MÜCADELE HES'E KARŞI BAŞLADI
İkizdere Dernekler Federasyonu (İDEF) Çevre Komitesi Başkanı Aslı Kahraman Eren ile ilçede yaşanan ekolojik talanı ve yeni HES projesi için atılacak adımları konuştuk. İkizdere'de ekoloji direnişlerinin ilk olarak 22 yıl önce HES'ler ile birlikte başladığını söyleyen Eren, "8 bin nüfuslu İkizdere ilçesine 20 tane HES yapılmak istendi. Bizler bir direniş başlattık. O dönemde 17 tane HES projesini iptal ettirdik sadece 2 tanesi yapılabildi. Ama bir vadimizi kaybettik. Sonrasında Eşkencedere Vadisi'nin karşısındaki Kapse Köyü'nde bir taş ocağı çalışması başladı. 3 sene önce ise Gürdere (Ethone) köyünde bir taş ocağı çalışması başladı. Her iki köyde de gerçekten büyük bir yıkım var. Eşkencedere Vadisi'nde Cengiz İnşaat dur durak bilmeden büyük bir vahşete imza atıyor" dedi.
VADİ KURUDU, AĞAÇLAR KESİLDİ
Ethone'de insanların yaşam alanlarında dinamitlerin patlatıldığını kaydeden Eren, bu süreçte doğal yaşam döngüsünün içinde yaşayan onlarca canlının da bu vahşetten nasibini aldığını vurguladı. İkizdere gibi suları dağlardan gelen ve asla su kıtlığı yaşanmayacak bir yerde artık suların akmadığını aktaran Eren, "Taş ocağı yapımından sonra vadi kurudu ve binlerce ağaç katledildi. Bunun da en büyük sıkıntısını kadınlar yaşıyor. Orada kadınların verdiği mücadele Türkiye, hatta dünyaya sesini duyurdu. Ama maalesef kapitalist düzen vahşice saldırı ile vadiyi yok etti. İnsanların kendilerini geçindirdikleri çay bahçeleri, ekip yedikleri sebze bahçeleri yerle bir oldu" ifadelerini kullandı.

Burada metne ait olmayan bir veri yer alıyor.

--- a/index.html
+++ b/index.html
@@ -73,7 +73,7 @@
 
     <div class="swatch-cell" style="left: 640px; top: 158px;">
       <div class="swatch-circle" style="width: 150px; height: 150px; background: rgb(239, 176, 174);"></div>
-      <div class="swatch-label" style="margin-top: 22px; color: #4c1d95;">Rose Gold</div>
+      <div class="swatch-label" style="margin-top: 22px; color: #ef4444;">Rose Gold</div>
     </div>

Taş ocağı ile ilgili “yürütmeyi durdurma” kararı alamadıklarını sözlerine ekleyen Eren, şöyle devam etti: “Bilirkişi heyeti raporuna göre; o bölgenin hiçbir yerinden liman yapımı için taş alınamayacağı ortaya çıktı. Bu karardan sonra kanun ve hukuk tanımaz sistem, katletmeye devam etti. Dolayısıyla koca bir dağ bitmişken ve binlerce ağaç ile birlikte binlerce canlı hayatını kaybedip, binlercesi de yurdundan olmuşken, 'artık elimizi çekiyoruz' demeleri içimizdeki acıyı dindirmez. Bu acının tarifi yok. Bundan sonraki süreçte belki ilçede bulunan 28 köy için risk ortadan kalkar diye umuyoruz."

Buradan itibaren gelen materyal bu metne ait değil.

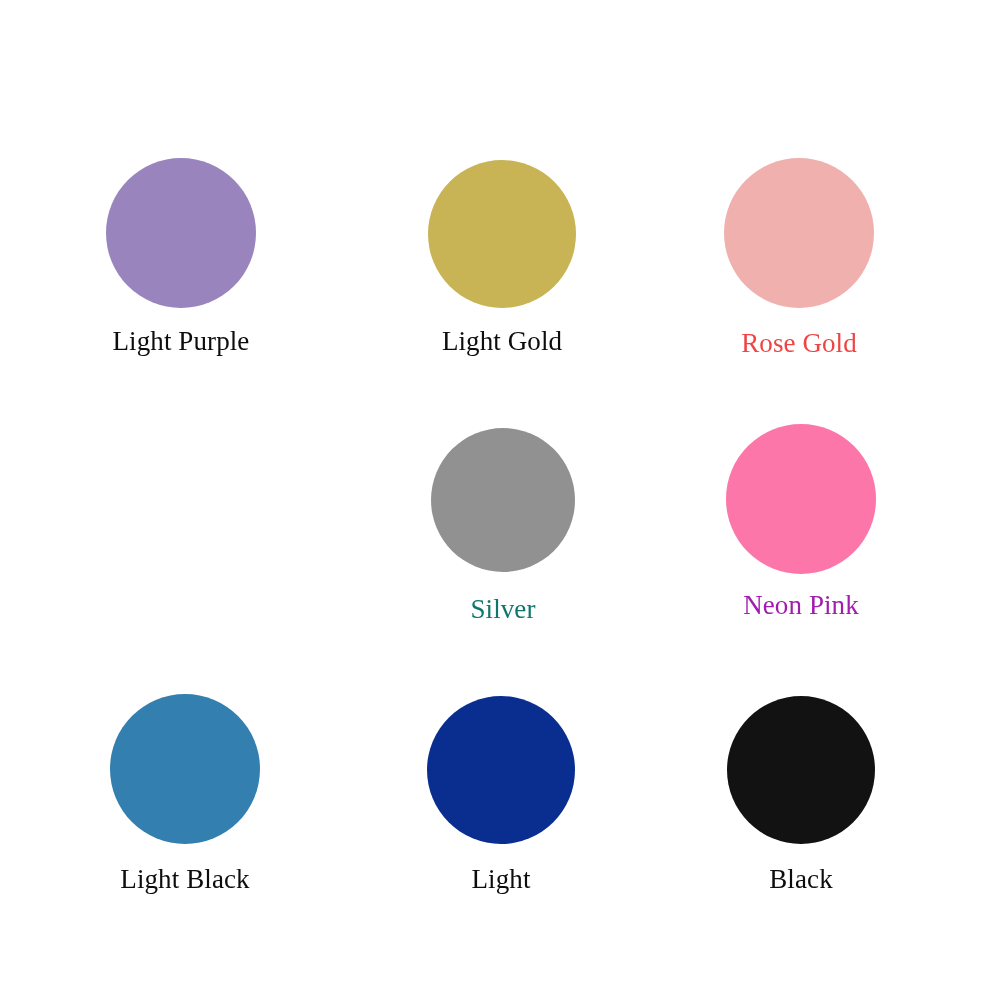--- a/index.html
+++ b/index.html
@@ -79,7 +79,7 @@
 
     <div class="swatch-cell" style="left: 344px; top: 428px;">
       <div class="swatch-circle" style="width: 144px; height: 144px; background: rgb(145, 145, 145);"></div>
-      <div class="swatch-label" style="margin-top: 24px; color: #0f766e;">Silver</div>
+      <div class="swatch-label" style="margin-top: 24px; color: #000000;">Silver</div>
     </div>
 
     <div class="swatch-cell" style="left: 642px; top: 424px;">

YENİ HES PROJESİYLE YOK OLUŞ
Rüzgarlı Köyü'nde Reis Enerji tarafından yapılacak HES ile sistemin devam ettirilmek istendiğini ifade eden Eren, projeyle birlikte dünyada sayılı vadiler arasında olan İkizdere Vadisi'nin yok oluşa gideceğini söyledi. Eren, HES için 22 Haziran'da İkizdere Öğrentmen Evi'nde halkın katılımıyla toplantı yapılacağını belirterek, “Bizler mümkün olduğu kadar o toplantıyı yaptırmamayı düşünüyoruz. İkizdere halkı taş ocağını iş imkanı olarak görüyordu. Ama sadece çocuğunun akciğerini ve nefesini bitirmiş oldu. Karadeniz'de yapılan her HES, taş ocağı projesi çocuklarımızın geleceğinin bitmesi, genç yaşta kanser olma riskiyle karşılaşması demektir. Her proje ile birlikte bir ilçenin vadisini kurutarak çalışmalarını yürütecekler" diye belirtti.

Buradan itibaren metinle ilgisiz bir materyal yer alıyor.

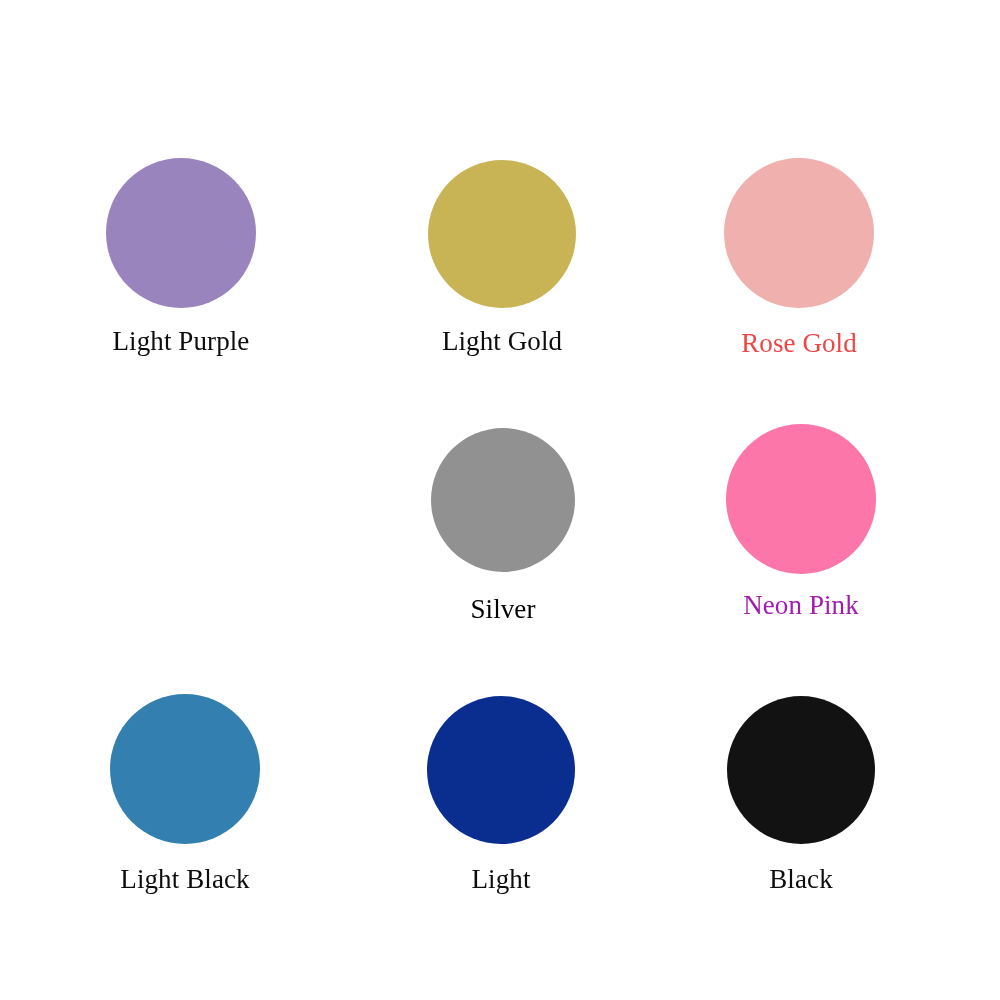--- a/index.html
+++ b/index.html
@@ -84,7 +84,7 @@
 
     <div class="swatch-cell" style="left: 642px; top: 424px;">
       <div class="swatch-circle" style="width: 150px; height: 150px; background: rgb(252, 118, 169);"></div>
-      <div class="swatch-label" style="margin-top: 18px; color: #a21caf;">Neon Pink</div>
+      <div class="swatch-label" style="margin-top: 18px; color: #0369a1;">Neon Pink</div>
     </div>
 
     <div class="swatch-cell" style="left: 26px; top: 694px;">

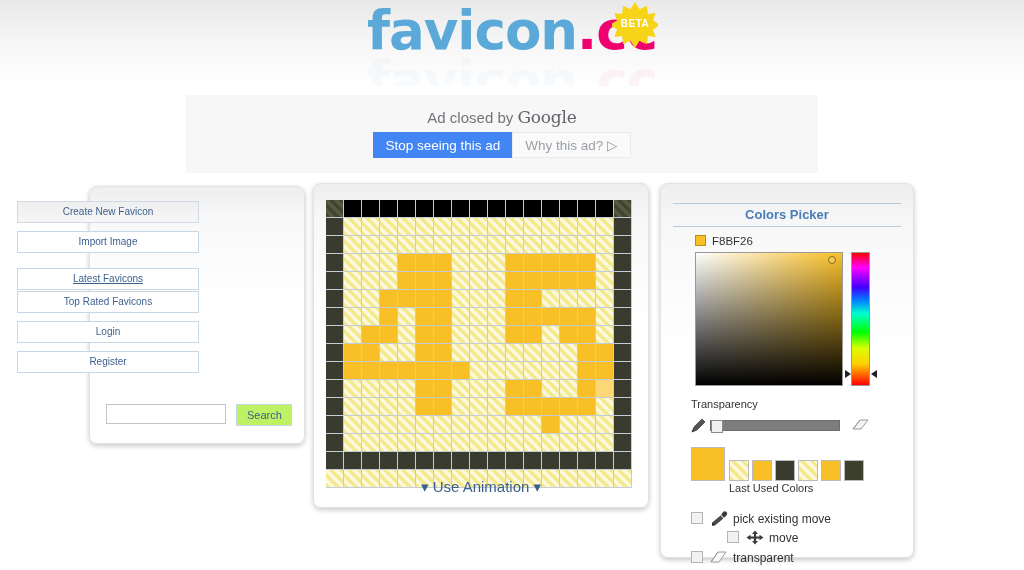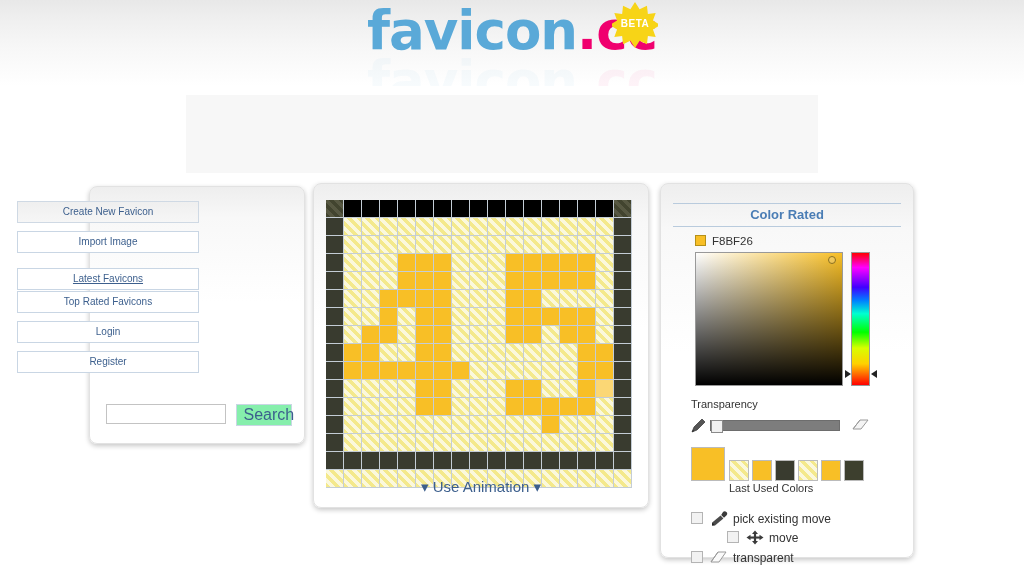--- a/index.html
+++ b/index.html
@@ -364,6 +364,9 @@
 </div>
 
 <div id="ad-block">
+  <div id="ad-closed-text">
+    <span>Ad closed by </span><span class="g-word">Google</span>
+  </div>
 </div>
 
 <div class="panel" id="menu-panel"></div>

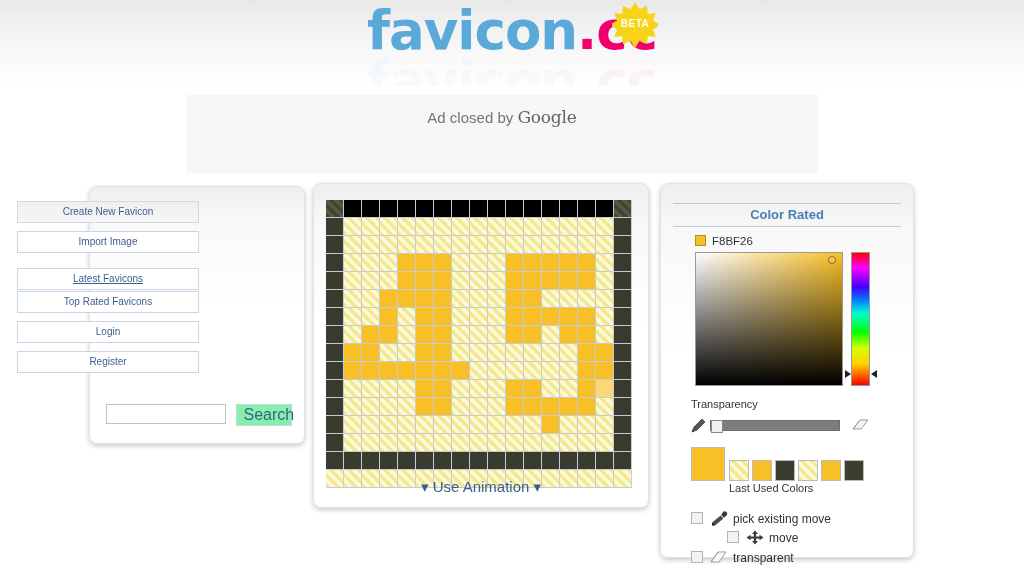--- a/index.html
+++ b/index.html
@@ -367,6 +367,9 @@
   <div id="ad-closed-text">
     <span>Ad closed by </span><span class="g-word">Google</span>
   </div>
+  <div id="ad-buttons">
+    <button id="stop-seeing-ad-button">Stop seeing this ad</button><button id="why-this-ad-button">Why this ad? ▷</button>
+  </div>
 </div>
 
 <div class="panel" id="menu-panel"></div>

'DÖNÜŞÜMÜ EKOLOJİSTLER GETİRECEK'
Neoliberal kapitalist sermayeyi bitirebilecek bir dönüşümün ekoloji aktivistleri tarafından oluşturulacağını dile getiren Eren, bu yıkıma karşı mücadeleyi asla bırakmayacaklarını söyledi. İlkelerinin geleceği, nefes alanlarını, suyu ve toprağı savunmak olduğunun altını çizen Eren, "Eğer doğa yoksa, insan, toprak yoksa, yaşam yok. Dolayısıyla doğayı korumaya devam ettikçe, kapitalizme karşı farklı bir bakış açısı geliştirmiş olacağız. Mücadele ettiğimiz her yerde insanların siyasi görüşü ne olursa olsun, yaşamı savunmaya devam edeceğiz. Asla 'bu ilçeden şu partiye şu kadar oy çıkmış. Direnmeyiz' demeyeceğiz. İkizdere direnişinden bir hafta sonra Akbelen direnişi başladı. Bizde Akbelenli Necla ile o zaman tanıştık. İkizdereli bir kadın olarak ben ona ağlayarak video paylaştım. O da bana ağlayarak paylaştı. Yine Amasya Çambükü'ne gittiğimizde de sadece doğa değil, insanların ekmek ve toprak mücadelesi olduğunu gördük. Akbelen'de de zeytin, İkizdere'de de çay mücadelesi vardı. Sadece ağaç, hava, su mücadelesinin yanı sıra emek mücadelesi de veriyoruz ve vereceğiz" diye konuştu.